O apego aos "números curados" só serve para quem quer argumentar números com números. Se a doença afeta 20 milhões de pessoas, 18 milhões se curam você fica feliz, ou triste por 2 milhões de mortos?

Acompanhar os curados tem diversas outras importâncias, tanto para o paciente, quanto para ver se existe caso de recontaminação, e outras políticas preventivas. Mas para nós, pessoas comuns, ela interessa muito pouco. A cura demora de 14 a 30 dias. Estamos tendo evoluções severas da doença em intervalos de 7-10 dias. Ou seja, ninguém cura rápido suficiente para desocupar um leito, ou "voltar ao trabalho" sem botar ninguém em risco.

10 - Essa possivelmente será a última semana em que os indicadores da doença podem ser lidos mais ou menos de forma local (por cidade). Considerando a superlotação do sistema de saúde, contaminação dos profissionais de saúde, logo veremos o efeito cascata.

Poucas pessoas entenderam que até agora estávamos enfrentando a doença aqui, mas também construindo um muro contra a doença de fora. Em comparação, uma tsunami é precedida por um momento de calmaria absoluta do mar.

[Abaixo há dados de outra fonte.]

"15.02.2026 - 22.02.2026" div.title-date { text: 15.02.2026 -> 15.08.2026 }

Olhamos para a capital, para Petrópolis, para Volta Redonda, para Juiz de Fora e estamos vendo a água da praia recuar, a onda formar, mas ainda vamos sentir o impacto.

Mantenham-se firmes, continuam colocando tijolos nesse muro, não importa aqueles que desdenham e ridicularizam os esforços. Sigam as orientações da OMS. Cuidem uns dos outros.